Yes, I’ve spotted several other kinds of slime molds at Tryon Creek. Below is an example of a slime mold in an advanced stage of spore production. It was on the side of a downed log just off the Old Main Trail. The cluster of spore producing bodies seem to be resting on a thin sheet of shiny material that looks like dried slug slime. The entire cluster is 9 inches horizontally, and 6-1/2 inches vertically. The thickness of these spore clusters is less than 1 inch. When touched, they easily broke into a dark brown powder. These appear to be the species Tubifera ferruginosa, the red raspberry slime mold. In a younger stage, which I clearly missed, they are bright red.
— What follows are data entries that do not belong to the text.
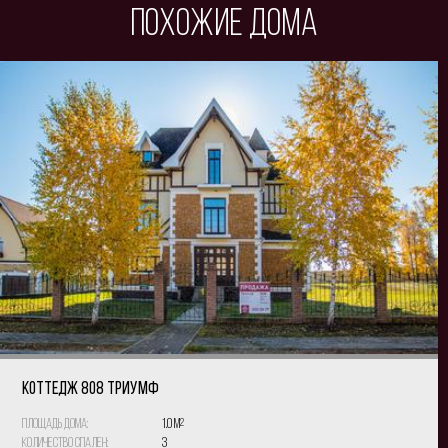
Похожие дома
КОТТЕДЖ 808 Триумф
Площадь дома:
1.0 м
2
Количество спален:
3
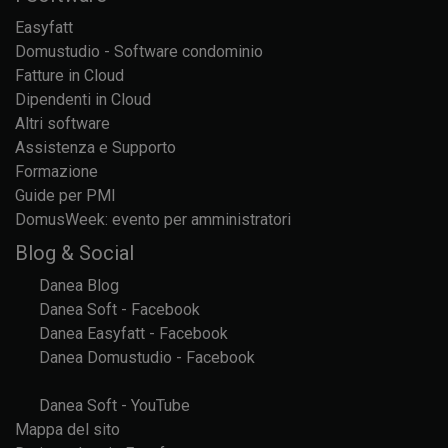
Easyfatt
Domustudio - Software condominio
Fatture in Cloud
Dipendenti in Cloud
Altri software
Assistenza e Supporto
Formazione
Guide per PMI
DomusWeek: evento per amministratori
Blog & Social
Danea Blog
Danea Soft - Facebook
Danea Easyfatt - Facebook
Danea Domustudio - Facebook
Danea Soft - YouTube
Mappa del sito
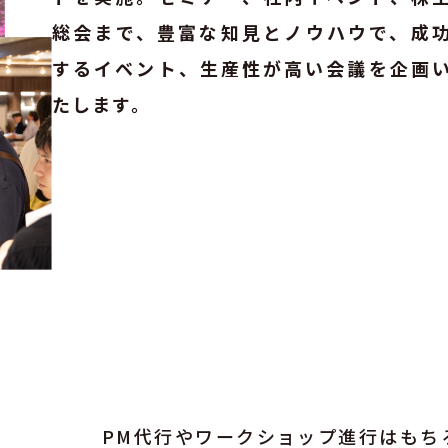
総会まで、豊富な知見とノウハウで、成
するイベント、生産性が高い会議を企画
たします。
PM代行やワークショップ進行はもち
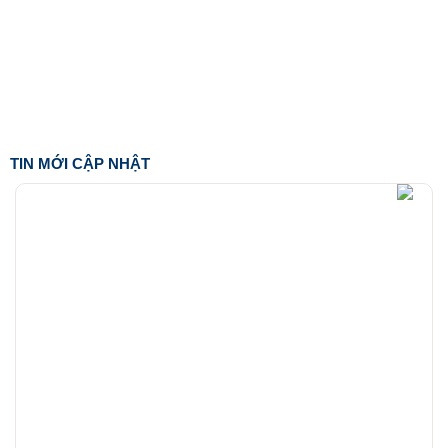
TIN MỚI CẬP NHẬT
In the close-up below, you can see more detail of the structure of this slime mold.
Next is the dog vomit slime mold. (I don’t name ‘em, I just report ‘em!) For once, you might like the Latin name better – Fuligo septica. Below is the sporangium of this colorful slime mold, which I found on a fallen log next to the Middle Creek Trail. The outer covering of the sporangium is just starting to break apart, revealing the brown spore bearing parts of the slime mold. On the moss just below the sporangium, you can see a few remnants of plasmodial strands that didn’t quite make it into the sporangium.
Below is a close-up of the surface of the dog vomit slime mold. It is substantially different in both color and texture from the first slime mold pictured in this note.
Slime molds are an amazingly diverse group of organisms, and the next species testifies to that. The photo below appears to be a slime mold in the genus Trichia. The plasmodium, the white slimy part, and the sporangia, the orange balls on a stalk, coexist. The orange blobs bear the spores for this slime mold.
Not only are the sporangia of this species dramatically different in appearance, they also differ in size. The next photo compares the sporangia to my thumbnail.
So what’s the lesson here?
The slime molds really are the weirdos of the forest, and trust me, this note only scratches the surface of that weirdness. They remind us that there are many ways to be successful. The slime molds eat the bacteria, and the larvae of the gnat fly eat the slime molds, and many things eat the gnat files. Every creature in creation is linked together, and we would be wise to remember that.